*Text shown:*
+++

[CLOSED] Event handler troubles

Support forum for Nagios Core, Nagios Plugins, NCPA, NRPE, NSCA, NDOUtils and more. Engage with the community of users including those using the open source solutions.
Locked
vos
Posts: 5
Joined: Wed Mar 30, 2016 12:33 pm

[CLOSED] Event handler troubles

Post by vos »

So I am trying to get event handlers to work on a remote service, when I manually run my event handler script it restarts the service fine. But when setup in nagios it does not trigger it. I have checked perms and so on and running out of ideas as to what I am missing here.

Event handler script in /etc/nagios/conf.d ..

Code: Select all

4 -rwxr-xr-x 1 nagios nagios 2946 Mar 30 13:29 restarting-services.sh

Code: Select all

#!/usr/bin/env bash 
                                                                                           
date=$(date)
 
# What state is the service in?
case "${1}" in
OK)
        # The service just came back up, so don't do anything...
        ;;
WARNING)
        # We don't really care about warning states, since the service is probably still running...
        ;;
UNKNOWN)
        # We don't know what might be causing an unknown error, so don't do anything...
        ;;
CRITICAL)
        # Aha!  The service appears to have a problem - perhaps we should restart the server...
 
        # Is this a "soft" or a "hard" state?
        case "${2}" in
 
        # We're in a "soft" state, meaning that Nagios is in the middle of retrying the
        # check before it turns into a "hard" state and contacts get notified...
        SOFT)
                # What check attempt are we on?  We don't want to restart the web server on the first
                # check, because it may just be a fluke!

+++

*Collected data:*

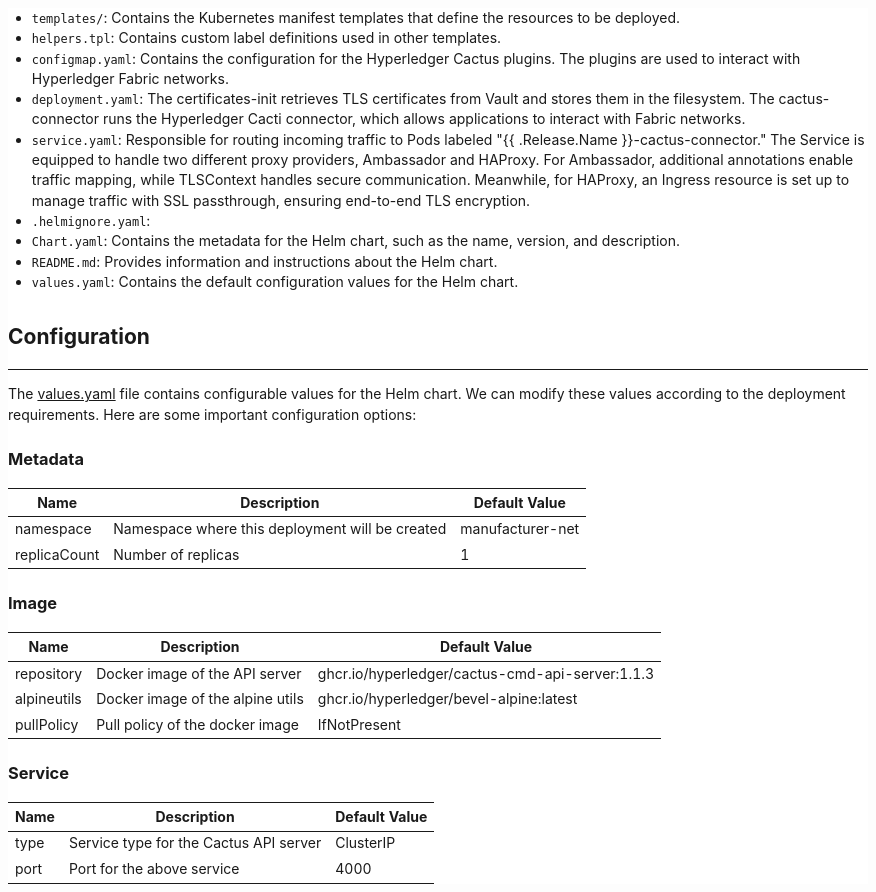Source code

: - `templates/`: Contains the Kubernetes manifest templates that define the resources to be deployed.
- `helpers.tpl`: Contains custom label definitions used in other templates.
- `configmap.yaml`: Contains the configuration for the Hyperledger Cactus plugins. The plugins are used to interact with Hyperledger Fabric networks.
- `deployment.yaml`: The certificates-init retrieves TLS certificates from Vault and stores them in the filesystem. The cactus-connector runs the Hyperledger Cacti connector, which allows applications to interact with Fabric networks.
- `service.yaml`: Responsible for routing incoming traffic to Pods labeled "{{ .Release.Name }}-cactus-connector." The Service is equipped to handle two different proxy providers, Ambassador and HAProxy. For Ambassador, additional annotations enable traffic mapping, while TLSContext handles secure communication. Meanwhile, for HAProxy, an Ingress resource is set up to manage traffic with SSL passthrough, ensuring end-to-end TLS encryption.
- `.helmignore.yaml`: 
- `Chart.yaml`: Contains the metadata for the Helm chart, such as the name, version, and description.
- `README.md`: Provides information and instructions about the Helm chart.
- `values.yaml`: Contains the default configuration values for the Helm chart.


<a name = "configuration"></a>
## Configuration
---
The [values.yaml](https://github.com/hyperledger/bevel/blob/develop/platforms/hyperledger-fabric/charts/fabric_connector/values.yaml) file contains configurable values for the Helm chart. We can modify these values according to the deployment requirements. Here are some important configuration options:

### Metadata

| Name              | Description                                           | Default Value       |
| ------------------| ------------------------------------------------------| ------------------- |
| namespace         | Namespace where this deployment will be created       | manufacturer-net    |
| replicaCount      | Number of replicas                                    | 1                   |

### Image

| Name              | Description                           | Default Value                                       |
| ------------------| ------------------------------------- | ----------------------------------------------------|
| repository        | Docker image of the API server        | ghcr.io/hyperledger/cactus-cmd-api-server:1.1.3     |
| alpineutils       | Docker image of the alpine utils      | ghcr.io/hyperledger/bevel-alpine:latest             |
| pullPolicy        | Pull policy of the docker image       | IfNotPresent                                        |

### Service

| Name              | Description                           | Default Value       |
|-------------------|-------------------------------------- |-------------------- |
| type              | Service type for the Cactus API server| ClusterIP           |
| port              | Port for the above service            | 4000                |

+++

*Requirement:* Copy the entire forum thread on Nagios event handlers, reproducing every line without alteration. The records bear no relation to the forum thread.

*Expected answer:*
[CLOSED] Event handler troubles

Support forum for Nagios Core, Nagios Plugins, NCPA, NRPE, NSCA, NDOUtils and more. Engage with the community of users including those using the open source solutions.
Locked
vos
Posts: 5
Joined: Wed Mar 30, 2016 12:33 pm

[CLOSED] Event handler troubles

Post by vos »

So I am trying to get event handlers to work on a remote service, when I manually run my event handler script it restarts the service fine. But when setup in nagios it does not trigger it. I have checked perms and so on and running out of ideas as to what I am missing here.

Event handler script in /etc/nagios/conf.d ..

Code: Select all

4 -rwxr-xr-x 1 nagios nagios 2946 Mar 30 13:29 restarting-services.sh

Code: Select all

#!/usr/bin/env bash 
                                                                                           
date=$(date)
 
# What state is the service in?
case "${1}" in
OK)
        # The service just came back up, so don't do anything...
        ;;
WARNING)
        # We don't really care about warning states, since the service is probably still running...
        ;;
UNKNOWN)
        # We don't know what might be causing an unknown error, so don't do anything...
        ;;
CRITICAL)
        # Aha!  The service appears to have a problem - perhaps we should restart the server...
 
        # Is this a "soft" or a "hard" state?
        case "${2}" in
 
        # We're in a "soft" state, meaning that Nagios is in the middle of retrying the
        # check before it turns into a "hard" state and contacts get notified...
        SOFT)
                # What check attempt are we on?  We don't want to restart the web server on the first
                # check, because it may just be a fluke!